SORA can create videos with dynamic camera movements, but it is unclear how the previously described study is directly related to this. People and scene objects move continuously through three-dimensional space when the camera moves in different directions.

The trajectory of Sora’s future

This article has been focused on describing the technologies underlying OpenAI’s Sora AI video generation system. After you read this article, you can clearly understand that Sora has already taken the world by surprise. It will undoubtedly have an even greater global impact if it is made publicly available and available to a larger.

Although this discovery is anticipated to have an impact on many facets of video production, it is also projected to progress beyond video to include other developments in 3D modeling.
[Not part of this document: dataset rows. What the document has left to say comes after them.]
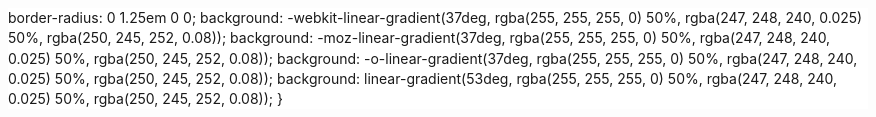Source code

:   border-radius: 0 1.25em 0 0;
  background: -webkit-linear-gradient(37deg, rgba(255, 255, 255, 0) 50%, rgba(247, 248, 240, 0.025) 50%, rgba(250, 245, 252, 0.08));
  background: -moz-linear-gradient(37deg, rgba(255, 255, 255, 0) 50%, rgba(247, 248, 240, 0.025) 50%, rgba(250, 245, 252, 0.08));
  background: -o-linear-gradient(37deg, rgba(255, 255, 255, 0) 50%, rgba(247, 248, 240, 0.025) 50%, rgba(250, 245, 252, 0.08));
  background: linear-gradient(53deg, rgba(255, 255, 255, 0) 50%, rgba(247, 248, 240, 0.025) 50%, rgba(250, 245, 252, 0.08));
}</style>


<style>    
header {
  position: relative;
  background-color: black;
  height: 75vh;
  min-height: 25rem;
  width: 100%;
  overflow: hidden;
}

header video {
  position: absolute;
  top: 50%;
  left: 50%;
  min-width: 100%;
  min-height: 100%;
  width: auto;
  height: auto;
  z-index: 0;
  -ms-transform: translateX(-50%) translateY(-50%);
  -moz-transform: translateX(-50%) translateY(-50%);
  -webkit-transform: translateX(-50%) translateY(-50%);
  transform: translateX(-50%) translateY(-50%);
}

header .container {
  position: relative;
  z-index: 2;
}

header .overlay {
  position: absolute;
  top: 0;
  left: 0;
  height: 100%;
  width: 100%;
  background-color: black;
  opacity: 0.5;
  z-index: 1;
}

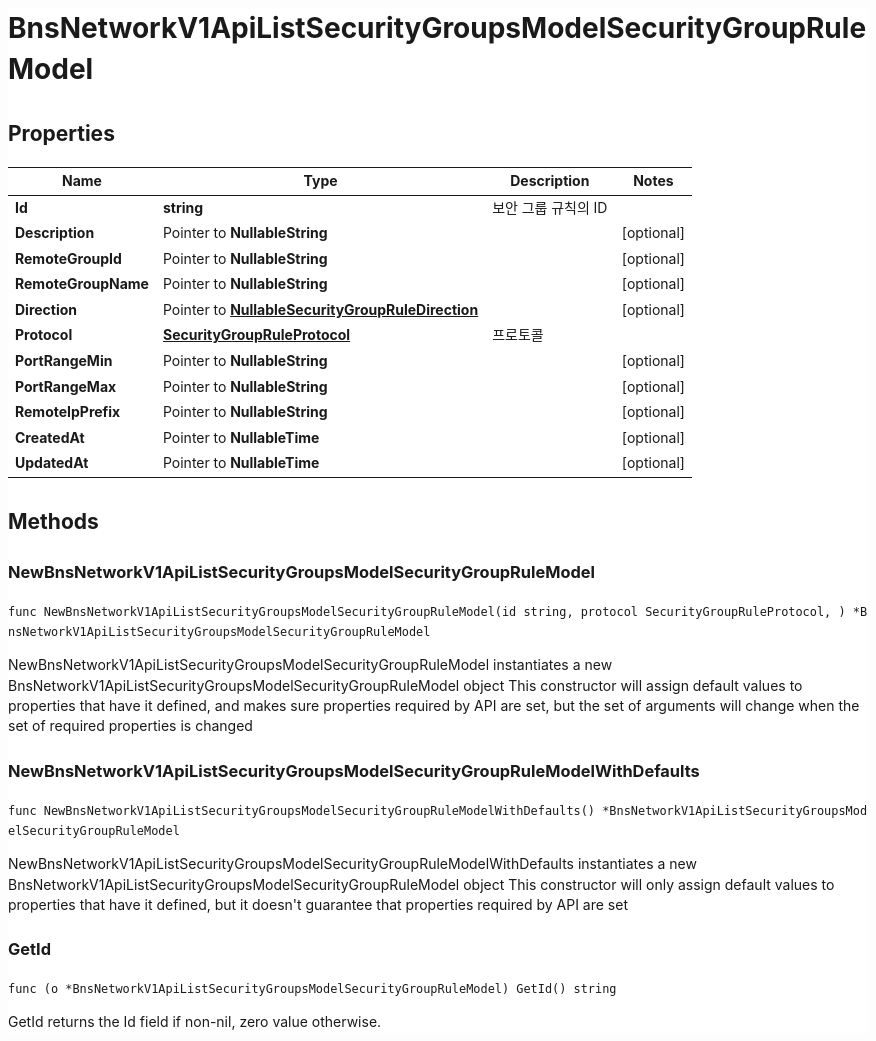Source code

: # BnsNetworkV1ApiListSecurityGroupsModelSecurityGroupRuleModel

## Properties

Name | Type | Description | Notes
------------ | ------------- | ------------- | -------------
**Id** | **string** | 보안 그룹 규칙의 ID | 
**Description** | Pointer to **NullableString** |  | [optional] 
**RemoteGroupId** | Pointer to **NullableString** |  | [optional] 
**RemoteGroupName** | Pointer to **NullableString** |  | [optional] 
**Direction** | Pointer to [**NullableSecurityGroupRuleDirection**](SecurityGroupRuleDirection.md) |  | [optional] 
**Protocol** | [**SecurityGroupRuleProtocol**](SecurityGroupRuleProtocol.md) | 프로토콜 | 
**PortRangeMin** | Pointer to **NullableString** |  | [optional] 
**PortRangeMax** | Pointer to **NullableString** |  | [optional] 
**RemoteIpPrefix** | Pointer to **NullableString** |  | [optional] 
**CreatedAt** | Pointer to **NullableTime** |  | [optional] 
**UpdatedAt** | Pointer to **NullableTime** |  | [optional] 

## Methods

### NewBnsNetworkV1ApiListSecurityGroupsModelSecurityGroupRuleModel

`func NewBnsNetworkV1ApiListSecurityGroupsModelSecurityGroupRuleModel(id string, protocol SecurityGroupRuleProtocol, ) *BnsNetworkV1ApiListSecurityGroupsModelSecurityGroupRuleModel`

NewBnsNetworkV1ApiListSecurityGroupsModelSecurityGroupRuleModel instantiates a new BnsNetworkV1ApiListSecurityGroupsModelSecurityGroupRuleModel object
This constructor will assign default values to properties that have it defined,
and makes sure properties required by API are set, but the set of arguments
will change when the set of required properties is changed

### NewBnsNetworkV1ApiListSecurityGroupsModelSecurityGroupRuleModelWithDefaults

`func NewBnsNetworkV1ApiListSecurityGroupsModelSecurityGroupRuleModelWithDefaults() *BnsNetworkV1ApiListSecurityGroupsModelSecurityGroupRuleModel`

NewBnsNetworkV1ApiListSecurityGroupsModelSecurityGroupRuleModelWithDefaults instantiates a new BnsNetworkV1ApiListSecurityGroupsModelSecurityGroupRuleModel object
This constructor will only assign default values to properties that have it defined,
but it doesn't guarantee that properties required by API are set

### GetId

`func (o *BnsNetworkV1ApiListSecurityGroupsModelSecurityGroupRuleModel) GetId() string`

GetId returns the Id field if non-nil, zero value otherwise.
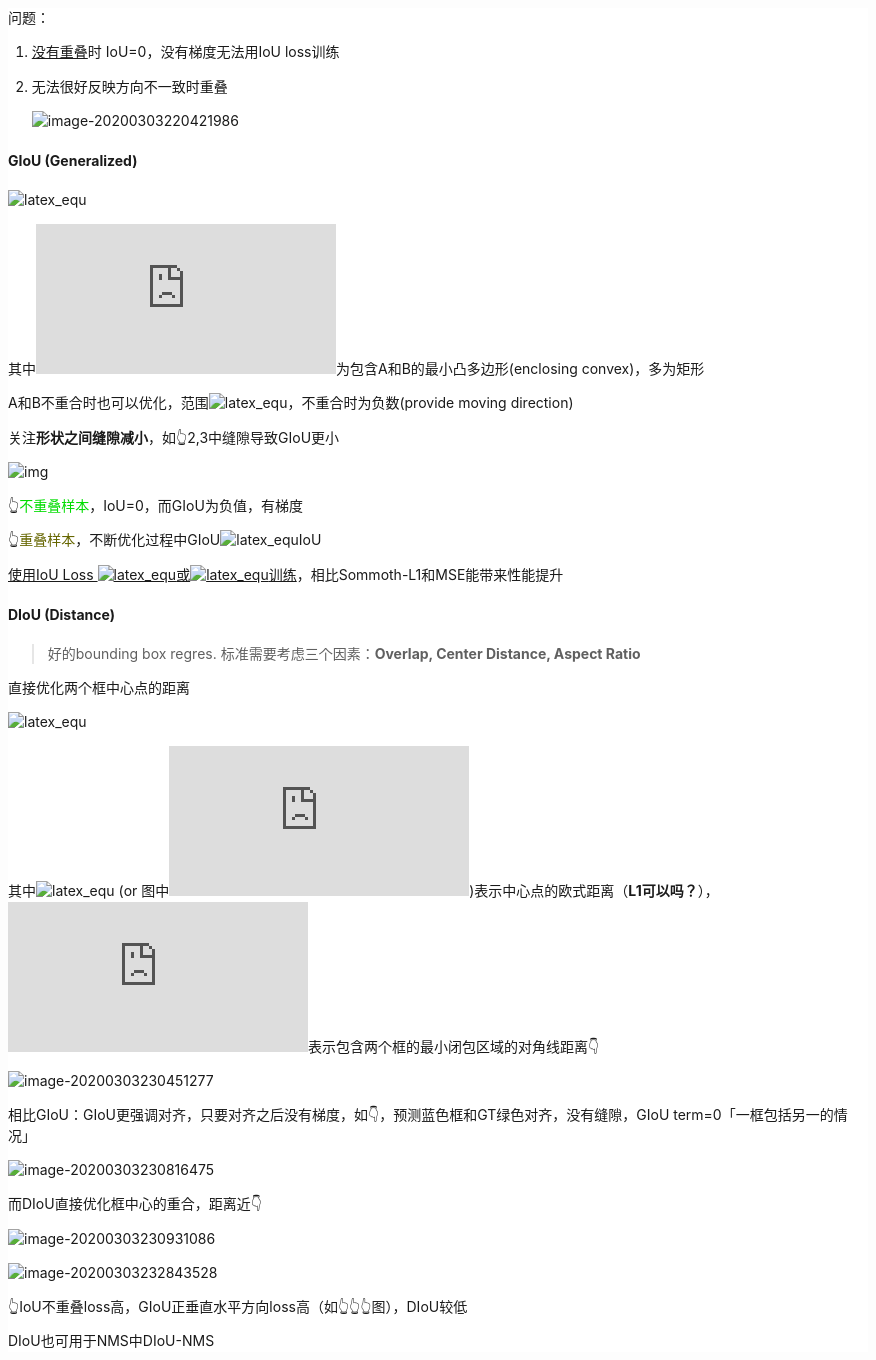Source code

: 问题：

1. <u>没有重叠</u>时 IoU=0，没有梯度无法用IoU loss训练

2. 无法很好反映方向不一致时重叠

   ![image-20200303220421986](https://github.com/AlphaGoMK/Collections/tree/master/Notes/Figures/image-20200303220421986.png)

#### GIoU (Generalized)

![latex_equ](https://latex.codecogs.com/svg.latex?\operatorname{GIoU}=\operatorname{IoU}-\frac{|C\backslash%28A\cap%20B%29|}{|C|})

其中![latex_equ](https://latex.codecogs.com/svg.latex?C)为包含A和B的最小凸多边形(enclosing convex)，多为矩形

A和B不重合时也可以优化，范围![latex_equ](https://latex.codecogs.com/svg.latex?[-1,1])，不重合时为负数(provide moving direction)

关注**形状之间缝隙减小**，如👆2,3中缝隙导致GIoU更小

![img](https://github.com/AlphaGoMK/Collections/tree/master/Notes/Figures/v2-a6311e2e892658c42d52b939cb467975_1440w.jpg)

👆<font color="#00dd00">不重叠样本</font>，IoU=0，而GIoU为负值，有梯度

👆<font color="#666600">重叠样本</font>，不断优化过程中GIoU![latex_equ](https://latex.codecogs.com/svg.latex?\to)IoU

<u>使用IoU Loss ![latex_equ](https://latex.codecogs.com/svg.latex?L_{IoU})或![latex_equ](https://latex.codecogs.com/svg.latex?L_{GIoU})训练</u>，相比Sommoth-L1和MSE能带来性能提升

#### DIoU (Distance)

> 好的bounding box regres. 标准需要考虑三个因素：**Overlap, Center Distance, Aspect Ratio**

直接优化两个框中心点的距离

![latex_equ](https://latex.codecogs.com/svg.latex?\operatorname{DIoU}=\operatorname{IoU}-\frac{\rho^2%28b,b^{gt}%29}{c^2})

其中![latex_equ](https://latex.codecogs.com/svg.latex?\rho) (or 图中![latex_equ](https://latex.codecogs.com/svg.latex?d))表示中心点的欧式距离（**L1可以吗？**），![latex_equ](https://latex.codecogs.com/svg.latex?c)表示包含两个框的最小闭包区域的对角线距离👇

![image-20200303230451277](https://github.com/AlphaGoMK/Collections/tree/master/Notes/Figures/image-20200303230451277.png)

相比GIoU：GIoU更强调对齐，只要对齐之后没有梯度，如👇，预测蓝色框和GT绿色对齐，没有缝隙，GIoU term=0「一框包括另一的情况」

![image-20200303230816475](https://github.com/AlphaGoMK/Collections/tree/master/Notes/Figures/image-20200303230816475.png)

而DIoU直接优化框中心的重合，距离近👇

![image-20200303230931086](https://github.com/AlphaGoMK/Collections/tree/master/Notes/Figures/image-20200303230931086.png)

![image-20200303232843528](https://github.com/AlphaGoMK/Collections/tree/master/Notes/Figures/image-20200303232843528.png)

👆IoU不重叠loss高，GIoU正垂直水平方向loss高（如👆👆👆图），DIoU较低

DIoU也可用于NMS中DIoU-NMS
If that turns out to be the case, artificial intelligence may soon be able to produce graphics in virtual environments such as the metaverse with ease, in addition to producing videos.

In the near future, text-to-3D is also very likely, as Sora is currently thought of as “merely” a video generation model, but Jim Fan from Nvidia has hinted that it might be a data-driven physics engine. This raises the possibility that AI, from a vast amount of real-world videos and videos considering physical behaviors like those from Unreal Engine, might understand physical laws and phenomena.

How is SORA OpenAI’s new AI tool changing the world?